Artykuł: Aktorska strona Elvisa Presleya! W jakich filmach zagrał król rock’n’rolla?

Elvis Presley. Król rock’n’rolla i żywa legenda o niesłabnącej od 60 lat popularności. W styczniu fani na całym świecie obchodzili 80. rocznicę urodzin muzyka i aktora. Zgadza się, Elvis też był aktorem – zagorzałym wielbicielom nie trzeba tego mówić, ale przeciętny człowiek nie zawsze o tym wie. Jego kariera liczyła 13 lat i aż 31 filmów, co daje dobrą średnią roczną. Ale nic dziwnego, Presley zawiesił na ten czas koncertowanie i wydawanie nowych płyt ograniczając się tylko do nagrywania soundtracków.

Jak myślicie, w jakim gatunku Elvis najlepiej się odnalazł? Musical, zgadza się? Nic w tym dziwnego, podgrzewający do czerwoności sceny podczas swoich koncertów piosenkarz musiał zaistnieć w kinie swoim śpiewem, tańcem i ładną buzią. Został niestety w tym gatunku zaszufladkowany i nigdy nie spróbował iście dramatycznej roli. Wszystko przez jego menedżera, pułkownika Toma Parkera, który tak kierował Presleyem, by ten wybierał tylko muzyczne komedyjki. Nie dziwmy mu się, wrzeszczące fanki zawsze zapłacą za możliwość zobaczenia swojego idola w towarzystwie gitary. Nieważne jak beznadziejny i płytki byłby film, jeśli jest w nim Elvis, to zawsze wyjdzie na plus. A przecież o to w tym biznesie chodzi. Choć z drugiej strony, zarobił by na siebie, nawet jeśli Presley przez półtorej godziny obierałby ziemniaki, ale nic już z tym faktem nie zrobimy – Elvis Presley nie wybił się ponad musicale i trzeba się z tym pogodzić. Co prawda nie wszystkie filmy to musicale i komedie, są też i takie o tematyce dzikiego zachodu i wojenne, ale rola Elvisa ogranicza się przeważnie i tak do śpiewu i grania na gitarze.

[Zapisane wiersze]

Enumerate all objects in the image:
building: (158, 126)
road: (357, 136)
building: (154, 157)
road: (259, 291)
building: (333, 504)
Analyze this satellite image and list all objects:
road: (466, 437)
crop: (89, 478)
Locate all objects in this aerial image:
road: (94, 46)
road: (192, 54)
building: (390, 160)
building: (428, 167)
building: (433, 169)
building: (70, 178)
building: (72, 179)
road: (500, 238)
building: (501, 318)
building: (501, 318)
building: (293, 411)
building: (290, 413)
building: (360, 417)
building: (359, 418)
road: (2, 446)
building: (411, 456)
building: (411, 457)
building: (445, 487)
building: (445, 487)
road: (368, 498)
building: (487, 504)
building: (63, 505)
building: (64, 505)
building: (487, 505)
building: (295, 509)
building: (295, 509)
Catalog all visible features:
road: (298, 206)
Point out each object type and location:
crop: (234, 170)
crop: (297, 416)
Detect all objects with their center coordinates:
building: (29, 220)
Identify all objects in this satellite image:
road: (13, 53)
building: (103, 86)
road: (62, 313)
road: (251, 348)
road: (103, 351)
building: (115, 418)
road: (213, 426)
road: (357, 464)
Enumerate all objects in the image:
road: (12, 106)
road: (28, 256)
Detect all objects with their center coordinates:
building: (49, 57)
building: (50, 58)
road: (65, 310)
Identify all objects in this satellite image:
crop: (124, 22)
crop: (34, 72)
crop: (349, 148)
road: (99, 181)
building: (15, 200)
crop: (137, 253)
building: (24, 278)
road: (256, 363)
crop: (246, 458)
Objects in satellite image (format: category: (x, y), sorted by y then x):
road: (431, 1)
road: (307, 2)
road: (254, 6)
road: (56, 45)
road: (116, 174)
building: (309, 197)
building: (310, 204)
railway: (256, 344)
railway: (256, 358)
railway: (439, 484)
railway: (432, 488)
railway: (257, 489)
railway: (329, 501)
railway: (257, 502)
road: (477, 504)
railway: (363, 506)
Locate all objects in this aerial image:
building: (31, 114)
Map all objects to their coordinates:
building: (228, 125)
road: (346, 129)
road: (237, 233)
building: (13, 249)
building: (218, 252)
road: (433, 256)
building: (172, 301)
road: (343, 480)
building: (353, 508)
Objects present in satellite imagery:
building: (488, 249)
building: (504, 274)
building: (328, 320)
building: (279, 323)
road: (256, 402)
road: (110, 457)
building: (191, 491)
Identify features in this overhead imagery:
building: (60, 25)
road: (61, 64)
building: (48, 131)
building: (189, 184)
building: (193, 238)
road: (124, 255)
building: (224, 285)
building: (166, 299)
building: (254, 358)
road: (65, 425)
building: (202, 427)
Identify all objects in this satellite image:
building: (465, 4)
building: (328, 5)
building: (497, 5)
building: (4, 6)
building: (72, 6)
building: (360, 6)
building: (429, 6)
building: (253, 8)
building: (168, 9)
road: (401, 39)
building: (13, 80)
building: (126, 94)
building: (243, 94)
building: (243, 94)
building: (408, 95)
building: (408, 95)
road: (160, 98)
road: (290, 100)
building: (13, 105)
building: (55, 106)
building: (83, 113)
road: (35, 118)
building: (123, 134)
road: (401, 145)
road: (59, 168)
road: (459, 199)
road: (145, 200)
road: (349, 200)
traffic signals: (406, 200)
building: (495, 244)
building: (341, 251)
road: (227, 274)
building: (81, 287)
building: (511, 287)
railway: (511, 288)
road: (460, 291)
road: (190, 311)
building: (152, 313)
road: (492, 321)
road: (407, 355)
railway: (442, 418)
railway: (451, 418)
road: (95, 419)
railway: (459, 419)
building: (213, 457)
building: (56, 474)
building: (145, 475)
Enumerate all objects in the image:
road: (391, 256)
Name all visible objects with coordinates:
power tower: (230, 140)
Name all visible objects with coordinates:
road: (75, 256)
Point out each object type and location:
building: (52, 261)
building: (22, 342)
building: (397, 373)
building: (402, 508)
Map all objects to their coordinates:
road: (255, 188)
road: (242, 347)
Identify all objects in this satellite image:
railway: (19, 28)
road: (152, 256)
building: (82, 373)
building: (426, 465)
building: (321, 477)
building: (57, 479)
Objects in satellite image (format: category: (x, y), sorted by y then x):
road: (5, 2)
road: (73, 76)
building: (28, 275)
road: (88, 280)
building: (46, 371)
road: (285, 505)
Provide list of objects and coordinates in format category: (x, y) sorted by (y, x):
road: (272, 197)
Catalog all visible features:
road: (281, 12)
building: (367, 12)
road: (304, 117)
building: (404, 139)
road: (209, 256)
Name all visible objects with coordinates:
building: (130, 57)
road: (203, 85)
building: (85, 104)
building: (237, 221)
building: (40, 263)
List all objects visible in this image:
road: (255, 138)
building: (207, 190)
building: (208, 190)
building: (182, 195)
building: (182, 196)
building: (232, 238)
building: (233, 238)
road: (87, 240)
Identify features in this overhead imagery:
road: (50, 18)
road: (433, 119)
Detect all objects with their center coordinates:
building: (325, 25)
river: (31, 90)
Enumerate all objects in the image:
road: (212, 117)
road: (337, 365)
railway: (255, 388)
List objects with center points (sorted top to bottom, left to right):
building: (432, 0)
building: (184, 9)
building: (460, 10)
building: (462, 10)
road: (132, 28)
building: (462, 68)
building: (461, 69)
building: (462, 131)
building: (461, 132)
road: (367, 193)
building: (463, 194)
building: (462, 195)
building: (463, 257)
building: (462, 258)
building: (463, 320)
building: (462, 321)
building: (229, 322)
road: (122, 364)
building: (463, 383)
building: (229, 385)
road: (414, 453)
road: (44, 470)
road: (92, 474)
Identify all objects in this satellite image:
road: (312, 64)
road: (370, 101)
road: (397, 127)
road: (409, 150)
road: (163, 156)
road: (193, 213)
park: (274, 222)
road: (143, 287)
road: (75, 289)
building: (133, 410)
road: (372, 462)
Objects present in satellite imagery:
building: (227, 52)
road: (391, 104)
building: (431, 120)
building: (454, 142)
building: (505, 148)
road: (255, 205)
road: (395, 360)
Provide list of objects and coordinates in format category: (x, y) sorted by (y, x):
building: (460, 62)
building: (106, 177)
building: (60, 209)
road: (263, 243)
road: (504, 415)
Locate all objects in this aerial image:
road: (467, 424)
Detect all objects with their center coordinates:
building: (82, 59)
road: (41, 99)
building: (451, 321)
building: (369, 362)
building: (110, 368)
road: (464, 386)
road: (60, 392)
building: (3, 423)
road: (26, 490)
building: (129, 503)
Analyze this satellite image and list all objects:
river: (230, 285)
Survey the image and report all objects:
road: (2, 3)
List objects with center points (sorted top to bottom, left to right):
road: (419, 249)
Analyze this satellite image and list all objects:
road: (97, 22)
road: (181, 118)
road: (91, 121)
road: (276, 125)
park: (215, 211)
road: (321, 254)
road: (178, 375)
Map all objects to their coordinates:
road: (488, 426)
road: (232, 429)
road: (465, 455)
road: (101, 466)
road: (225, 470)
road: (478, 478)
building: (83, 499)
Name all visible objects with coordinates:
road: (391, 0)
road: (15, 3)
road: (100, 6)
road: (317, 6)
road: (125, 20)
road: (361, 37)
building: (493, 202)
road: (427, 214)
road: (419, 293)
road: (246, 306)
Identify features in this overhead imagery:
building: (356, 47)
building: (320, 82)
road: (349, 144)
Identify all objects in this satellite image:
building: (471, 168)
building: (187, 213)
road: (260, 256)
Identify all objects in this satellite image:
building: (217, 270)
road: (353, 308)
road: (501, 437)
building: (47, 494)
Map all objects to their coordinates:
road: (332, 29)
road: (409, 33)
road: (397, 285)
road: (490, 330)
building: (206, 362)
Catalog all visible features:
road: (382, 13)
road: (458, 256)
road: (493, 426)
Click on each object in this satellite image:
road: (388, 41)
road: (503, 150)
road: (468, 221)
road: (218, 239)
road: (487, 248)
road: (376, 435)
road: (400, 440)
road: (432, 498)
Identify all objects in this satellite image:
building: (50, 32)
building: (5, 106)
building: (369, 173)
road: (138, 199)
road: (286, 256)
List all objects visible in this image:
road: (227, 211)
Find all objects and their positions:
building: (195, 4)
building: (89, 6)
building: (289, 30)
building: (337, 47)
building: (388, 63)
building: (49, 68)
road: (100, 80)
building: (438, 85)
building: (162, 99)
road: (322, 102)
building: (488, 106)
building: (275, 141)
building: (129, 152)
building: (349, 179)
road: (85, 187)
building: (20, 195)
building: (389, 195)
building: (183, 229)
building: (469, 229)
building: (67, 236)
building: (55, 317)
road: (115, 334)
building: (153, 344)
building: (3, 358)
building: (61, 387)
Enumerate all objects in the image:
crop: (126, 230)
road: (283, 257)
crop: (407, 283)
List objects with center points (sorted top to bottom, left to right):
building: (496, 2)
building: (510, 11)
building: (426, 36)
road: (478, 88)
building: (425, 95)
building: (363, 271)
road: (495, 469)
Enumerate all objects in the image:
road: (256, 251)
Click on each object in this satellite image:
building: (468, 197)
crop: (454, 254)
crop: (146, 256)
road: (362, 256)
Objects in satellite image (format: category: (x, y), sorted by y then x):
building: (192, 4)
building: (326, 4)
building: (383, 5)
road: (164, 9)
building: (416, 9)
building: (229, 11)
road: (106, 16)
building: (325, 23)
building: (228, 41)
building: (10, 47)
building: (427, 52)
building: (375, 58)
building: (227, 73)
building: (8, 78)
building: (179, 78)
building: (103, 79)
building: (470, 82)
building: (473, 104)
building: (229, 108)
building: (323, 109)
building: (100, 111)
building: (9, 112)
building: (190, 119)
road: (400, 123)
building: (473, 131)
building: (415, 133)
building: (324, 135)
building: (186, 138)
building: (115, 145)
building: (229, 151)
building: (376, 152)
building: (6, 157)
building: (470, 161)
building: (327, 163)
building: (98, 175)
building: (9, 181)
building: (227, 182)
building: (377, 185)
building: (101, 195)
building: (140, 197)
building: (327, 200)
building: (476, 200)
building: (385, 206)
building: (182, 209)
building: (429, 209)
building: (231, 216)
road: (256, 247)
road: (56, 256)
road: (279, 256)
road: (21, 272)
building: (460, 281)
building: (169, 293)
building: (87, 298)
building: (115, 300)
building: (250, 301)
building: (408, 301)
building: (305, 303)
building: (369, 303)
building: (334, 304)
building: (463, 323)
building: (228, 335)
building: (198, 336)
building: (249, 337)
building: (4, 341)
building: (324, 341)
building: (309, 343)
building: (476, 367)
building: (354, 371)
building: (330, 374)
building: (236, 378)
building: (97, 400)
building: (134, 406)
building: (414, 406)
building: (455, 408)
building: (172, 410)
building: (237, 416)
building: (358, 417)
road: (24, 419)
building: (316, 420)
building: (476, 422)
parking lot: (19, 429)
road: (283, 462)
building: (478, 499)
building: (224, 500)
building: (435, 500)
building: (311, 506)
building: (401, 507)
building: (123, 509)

■ ZESTAW ĆWICZEŃ:
A - Przytocz dosłownie fragment tekstu o aktorskiej karierze Elvisa Presleya, zaczynając od słów „Elvis Presley. Król” i dochodząc aż do słów „do nagrywania soundtracków.”.
B - Kontynuuj tekst o aktorskiej karierze Elvisa Presleya od miejsca, w którym się kończy.
Zapisane wiersze nie są potrzebne do wykonania zadań.

■ ODPOWIEDZI DO ĆWICZENIA:
A -
Elvis Presley. Król rock’n’rolla i żywa legenda o niesłabnącej od 60 lat popularności. W styczniu fani na całym świecie obchodzili 80. rocznicę urodzin muzyka i aktora. Zgadza się, Elvis też był aktorem – zagorzałym wielbicielom nie trzeba tego mówić, ale przeciętny człowiek nie zawsze o tym wie. Jego kariera liczyła 13 lat i aż 31 filmów, co daje dobrą średnią roczną. Ale nic dziwnego, Presley zawiesił na ten czas koncertowanie i wydawanie nowych płyt ograniczając się tylko do nagrywania soundtracków.

B -
Aktorska strona Elvisa Presleya

Analiza wszystkich filmów z Elvisem zajęłaby zbyt dużo miejsca, dlatego skupię się na wybranych tytułach i rolach, które w jakiś sposób wyróżniają się na tle innych i warto na nie zwrócić uwagę. Zacznę od jego pierwszego filmu, by wprowadzić Was w aktorskie osiągnięcia Króla. W 1956 roku oprócz złotej płyty za osiągnięcia muzyczne, podpisał też kontrakt z Paramount Pictures – wypożyczony zaraz potem do Twentieth Century Fox zadebiutował w westernie „Kochaj mnie czule”.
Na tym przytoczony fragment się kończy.